MoE(x) = G(x)₁ · E₁(x) + G(x)₂ · E₂(x) + G(x)₃ · E₃(x)

       = 0.550 × [0.8, 0.6]  +  0.450 × [0.6, 0.8]  +  0 × (skipped)

       = [0.440, 0.330]  +  [0.270, 0.360]

       = [0.710, 0.690]

The final output [0.710, 0.690] is a blend of Expert 1’s output (weighted 55%) and Expert 2’s (weighted 45%). Expert 3 contributed nothing and was never computed.

Compute savings: 1 of 3 experts (33%) was skipped entirely.

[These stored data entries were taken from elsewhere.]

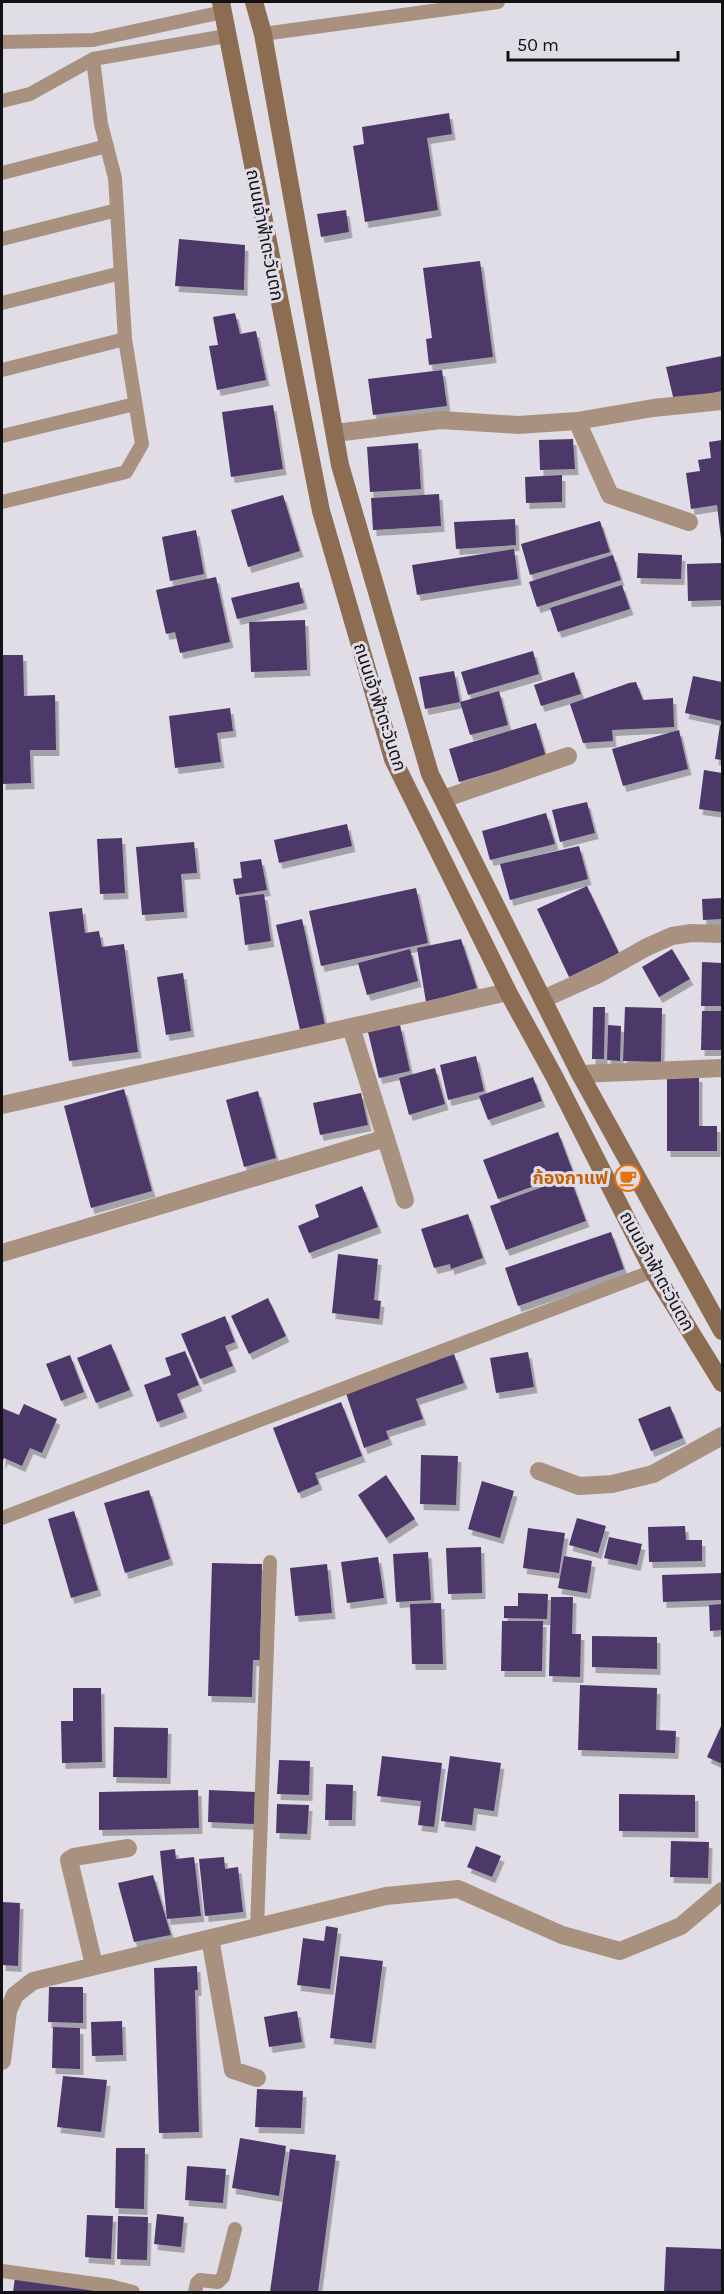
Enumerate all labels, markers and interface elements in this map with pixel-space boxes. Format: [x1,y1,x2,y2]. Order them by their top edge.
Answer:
scale bar [508,24,678,62]
text: 50 m [517,34,559,56]
street label: ถนนเจ้าฟ้าตะวันตก [241,167,289,303]
street label: ถนนเจ้าฟ้าตะวันตก [349,640,411,774]
cafe icon: ก้องกาแฟ [613,1163,643,1193]
place label: ก้องกาแฟ [533,1167,608,1189]
street label: ถนนเจ้าฟ้าตะวันตก [615,1207,699,1335]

At scale with 1,000 experts and k=2, you save 99.8% of expert compute per token.

The load-balancing auxiliary loss

Notation for a batch of T tokens, n experts:

For each expert i, define:

fᵢ = fraction of tokens routed to expert i by the hard top-k selection

fᵢ = (1/T) · Σₜ 𝟙[i ∈ TopK(H(xₜ), k)]

(𝟙 is 1 if expert i is selected for token t, 0 otherwise)

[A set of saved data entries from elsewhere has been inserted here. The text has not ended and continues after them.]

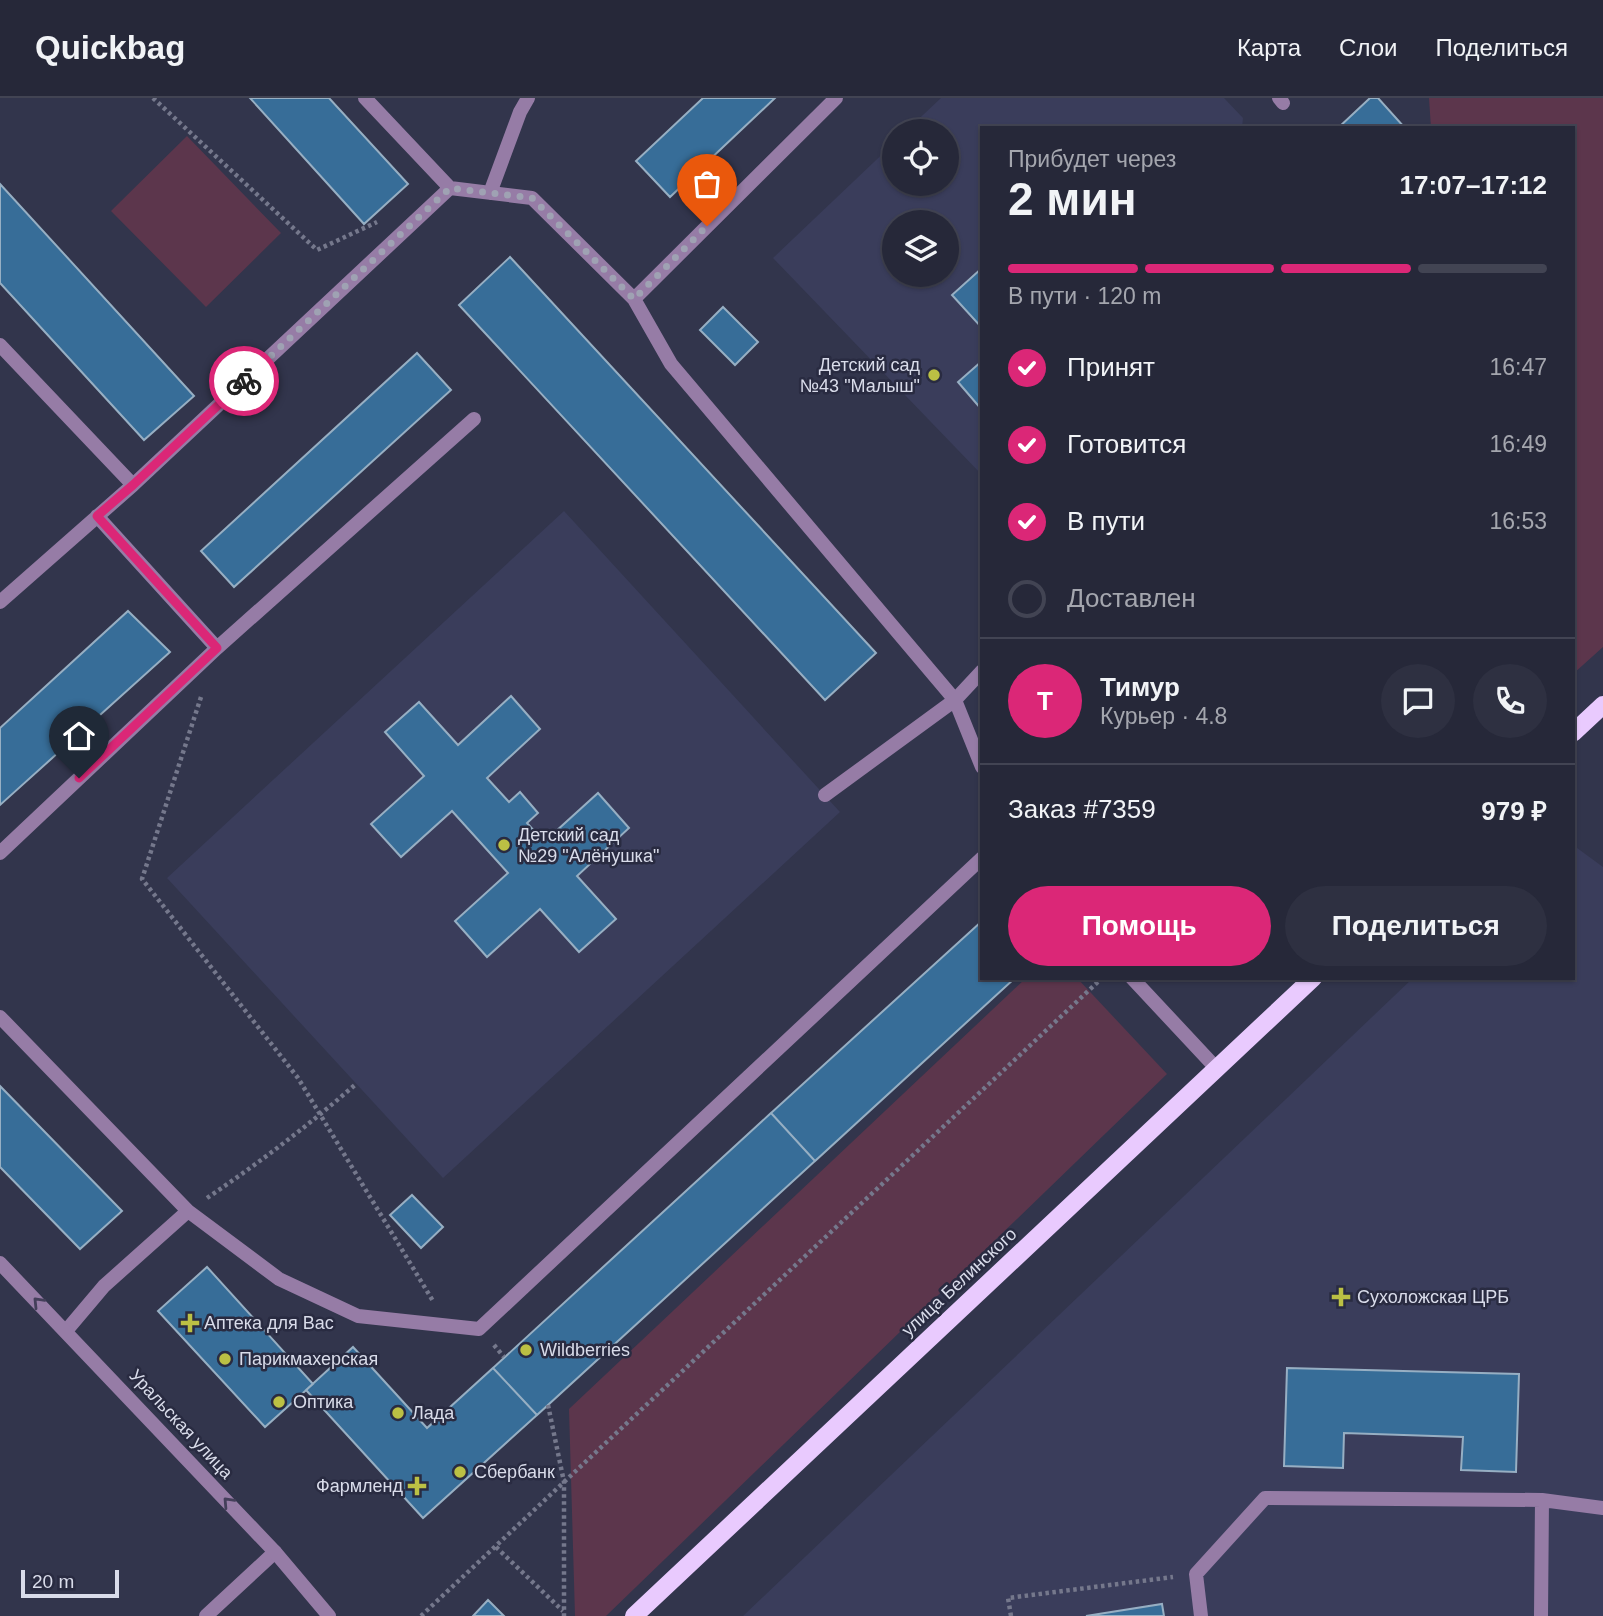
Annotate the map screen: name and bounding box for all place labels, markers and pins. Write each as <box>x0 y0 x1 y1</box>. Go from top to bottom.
pin <box>677 154 737 226</box>
place label: Детский сад №43 "Малыш" <box>800 355 920 396</box>
marker: Детский сад №43 "Малыш" <box>926 367 942 383</box>
pin <box>49 706 109 778</box>
place label: Детский сад №29 "Алёнушка" <box>518 825 659 866</box>
marker: Детский сад №29 "Алёнушка" <box>496 837 512 853</box>
marker: Сухоложская ЦРБ <box>1331 1287 1351 1307</box>
place label: Сухоложская ЦРБ <box>1357 1287 1509 1307</box>
place label: Аптека для Вас <box>204 1313 334 1333</box>
marker: Аптека для Вас <box>182 1315 198 1331</box>
place label: Wildberries <box>540 1340 630 1360</box>
marker: Wildberries <box>518 1342 534 1358</box>
place label: Парикмахерская <box>239 1349 378 1369</box>
marker: Парикмахерская <box>217 1351 233 1367</box>
place label: Оптика <box>293 1392 354 1412</box>
marker: Оптика <box>271 1394 287 1410</box>
place label: Лада <box>412 1403 455 1423</box>
marker: Лада <box>390 1405 406 1421</box>
place label: Сбербанк <box>474 1462 555 1482</box>
marker: Сбербанк <box>452 1464 468 1480</box>
place label: Фармленд <box>316 1476 403 1496</box>
marker: Фармленд <box>409 1478 425 1494</box>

pᵢ = mean soft gating probability for expert i across the batch

pᵢ = (1/T) · Σₜ Softmax(H(xₜ))ᵢ

(using the full softmax before TopK masking)

The auxiliary loss:

L_balance = α · n · Σᵢ fᵢ · pᵢ

Why this works:

If load is perfectly balanced (fᵢ = 1/n for all i), then:

L_balance = α · n · Σᵢ (1/n) · pᵢ = α · Σᵢ pᵢ = α · 1 = α

(since soft probabilities sum to 1)

This is the minimum possible value. Any imbalance makes it larger.

If one expert gets all the tokens (f₁ = 1, fᵢ = 0 for i > 1):

L_balance ≈ α · n · 1 · p₁ ≈ α · n    (much larger when n is big)

The gradient of L_balance with respect to W_g pushes the gating network toward equal distribution across experts.

Numerical example:

3 experts, 4 tokens in a batch. Hard routing: tokens [1,2,3] → Expert 1, token [4] → Expert 2.

f₁ = 3/4 = 0.750,  f₂ = 1/4 = 0.250,  f₃ = 0/4 = 0.000

Soft probabilities (average over batch, hypothetical):
p₁ = 0.600,  p₂ = 0.300,  p₃ = 0.100

L_balance = α × 3 × (0.750×0.600 + 0.250×0.300 + 0.000×0.100)
          = α × 3 × (0.450 + 0.075 + 0.000)
          = α × 3 × 0.525
          = 1.575α

If α = 0.01 → L_balance = 0.0158. Small relative to the language modelling loss, but its gradient continuously nudges toward balance.

Total training loss:

L_total = L_language_model + L_balance

The model learns to predict text accurately (L_language_model via cross-entropy) while distributing tokens evenly across experts (L_balance).

Capacity factor and token dropping

One practical detail: each expert can only handle a fixed number of tokens per training batch, called its capacity.

Capacity = (tokens per batch / n experts) × capacity_factor

If a popular expert receives more tokens than its capacity, excess tokens are dropped — they skip the MoE layer and pass through unchanged (via a residual connection). The capacity factor (typically 1.0–2.0) controls how much buffer each expert has beyond its fair share.

This is a key implementation detail: without it, a single overloaded expert becomes a bottleneck on distributed hardware. With it, the system degrades gracefully and training continues.